G Tang*, M Chan , D Lovelock , S Lim , R Febo , J DeLauter , S Both , X Li , R Ma , Z Saleh , Y Song , X Tang , W Xiong , M Hunt , T LoSasso , Memorial Sloan Kettering Cancer Center, New York, NY


SU-F-T-226 (Sunday, July 31, 2016) 3:00 PM - 6:00 PM Room: Exhibit Hall

Purpose: To redesign our radiation therapy QA program with the goal to improve quality, efficiency, and consistency among a growing number of campuses at a large institution.
Methods: A QA committee was established with at least one physicist representing each of our six campuses (22 linacs). Weekly meetings were scheduled to advise on and update current procedures, to review end-to-end and other test results, and to prepare composite reports for internal and external audits. QA procedures for treatment and imaging equipment were derived from TG Reports 142 and 66, practice guidelines, and feedback from ACR evaluations. The committee focused on reaching a consensus on a single QA program among all campuses using the same type of equipment and reference data. Since the recommendations for tolerances referenced to baseline data were subject to interpretation in some instances, the committee reviewed the characteristics of all machines and quantified any variations before choosing between treatment planning system (i.e. treatment planning system commissioning data that is representative for all machines) or machine-specific values (i.e. commissioning data of the individual machines) as baseline data.

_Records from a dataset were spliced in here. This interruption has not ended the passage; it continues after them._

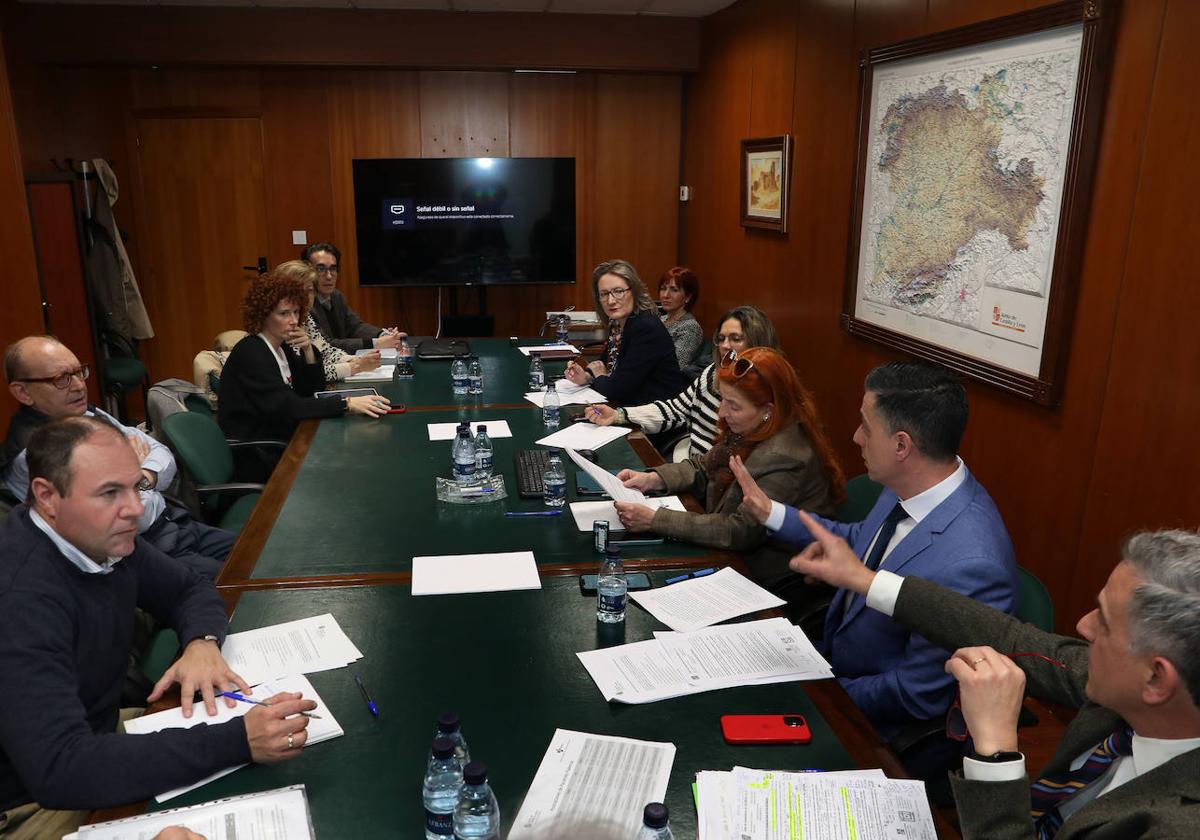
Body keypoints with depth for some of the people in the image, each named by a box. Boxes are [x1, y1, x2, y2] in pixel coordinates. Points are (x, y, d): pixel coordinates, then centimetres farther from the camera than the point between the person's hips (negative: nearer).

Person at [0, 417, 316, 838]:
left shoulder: (105, 536, -7)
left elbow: (190, 588, 9)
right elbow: (59, 770, -37)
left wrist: (203, 643, -14)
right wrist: (236, 741, -39)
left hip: (98, 735, 7)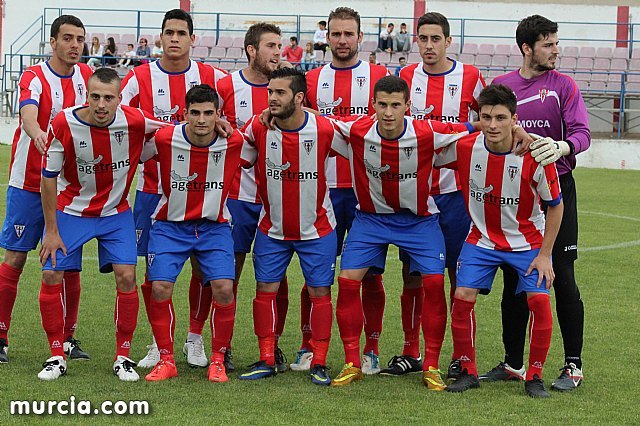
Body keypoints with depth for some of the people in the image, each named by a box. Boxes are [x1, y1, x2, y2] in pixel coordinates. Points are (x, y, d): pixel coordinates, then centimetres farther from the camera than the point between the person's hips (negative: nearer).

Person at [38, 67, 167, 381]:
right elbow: (49, 177, -11)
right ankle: (57, 356, 8)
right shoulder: (65, 124, -22)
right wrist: (51, 230, -10)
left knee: (126, 276, -10)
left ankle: (123, 356, 5)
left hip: (116, 213, 1)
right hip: (70, 210, 0)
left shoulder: (135, 121, -20)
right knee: (51, 276, -7)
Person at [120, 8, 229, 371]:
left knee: (204, 266, 1)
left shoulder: (211, 77, 2)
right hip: (154, 188, -1)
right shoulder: (140, 78, 0)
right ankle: (160, 343, 14)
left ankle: (195, 338, 18)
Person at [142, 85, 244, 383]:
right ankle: (166, 360, 4)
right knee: (160, 288, -13)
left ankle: (217, 360, 3)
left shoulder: (233, 142, -14)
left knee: (224, 288, -15)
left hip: (214, 227, 0)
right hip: (170, 225, 0)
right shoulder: (164, 139, -16)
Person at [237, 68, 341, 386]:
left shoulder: (325, 130, -16)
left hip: (317, 228, -2)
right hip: (272, 228, 2)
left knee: (320, 292, 0)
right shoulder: (257, 128, -11)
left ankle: (319, 363, 9)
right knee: (265, 289, 1)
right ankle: (266, 361, 10)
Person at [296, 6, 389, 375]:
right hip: (323, 189, 2)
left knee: (370, 273, 2)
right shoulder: (312, 80, 11)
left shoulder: (381, 77, 4)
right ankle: (308, 348, 11)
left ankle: (371, 351, 11)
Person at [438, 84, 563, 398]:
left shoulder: (535, 155, -23)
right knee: (463, 296, -12)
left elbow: (555, 205, -11)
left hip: (527, 240, -2)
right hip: (482, 239, 2)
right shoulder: (464, 148, -18)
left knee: (538, 299, -16)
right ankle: (467, 371, 5)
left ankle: (534, 376, 1)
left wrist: (544, 254, -11)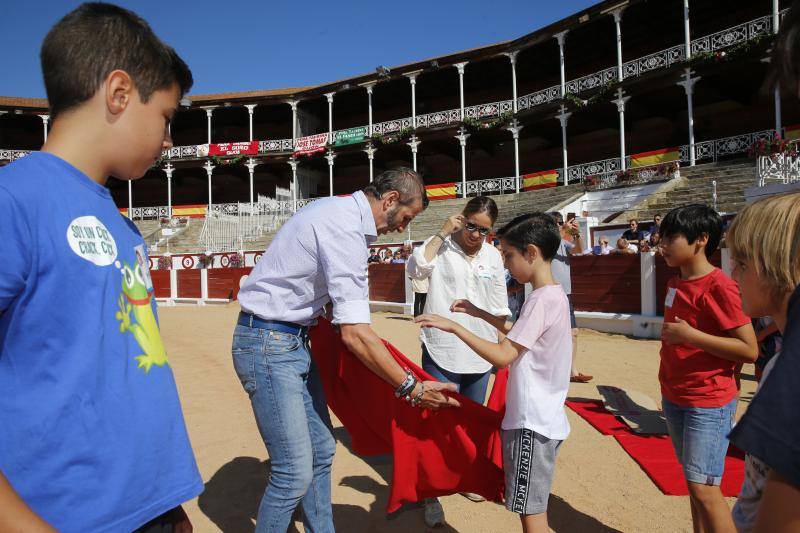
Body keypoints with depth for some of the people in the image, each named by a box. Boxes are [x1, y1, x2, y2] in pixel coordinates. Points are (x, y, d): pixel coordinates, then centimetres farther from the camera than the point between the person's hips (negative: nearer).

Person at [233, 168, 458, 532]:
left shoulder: (340, 211, 9)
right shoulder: (345, 227, -23)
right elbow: (354, 334, -26)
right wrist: (411, 388, -20)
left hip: (293, 339, 10)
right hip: (269, 343, -10)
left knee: (321, 451, 14)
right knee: (295, 473, -6)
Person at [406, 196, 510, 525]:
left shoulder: (493, 256, 6)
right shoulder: (441, 247, -4)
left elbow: (500, 308, 12)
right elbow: (416, 269, -24)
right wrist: (442, 233, -20)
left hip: (480, 355, 4)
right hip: (441, 353, -4)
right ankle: (432, 494, 18)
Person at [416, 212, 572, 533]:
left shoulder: (542, 299, -20)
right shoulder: (555, 294, 9)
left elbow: (503, 355, -25)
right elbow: (520, 334, 23)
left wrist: (454, 326, -20)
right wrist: (481, 314, 16)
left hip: (531, 423, -10)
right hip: (543, 419, 10)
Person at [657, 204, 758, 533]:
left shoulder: (719, 286, -17)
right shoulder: (676, 284, 7)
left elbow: (750, 350, -19)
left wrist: (690, 336, -24)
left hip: (708, 404, -8)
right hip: (674, 399, 8)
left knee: (703, 488, -3)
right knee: (693, 482, 17)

Results: The configured QA program will be followed strictly by all campuses. Inventory of available equipment has been compiled, and additional equipment acquisitions for the QA program are made as needed. Dosimetric characteristics are evaluated for all machines using the same methods to ensure consistency of beam data where possible. In most cases, baseline data refer to treatment planning system commissioning data but machine-specific values are used as reference where it is deemed appropriate.
Conclusion: With a uniform QA scheme, variations in QA procedures are kept to a minimum. With a centralized database, data collection and analysis are simplified. This program will facilitate uniformity in patient treatments and analysis of large amounts of QA data campus-wide, which will ultimately facilitate FMEA.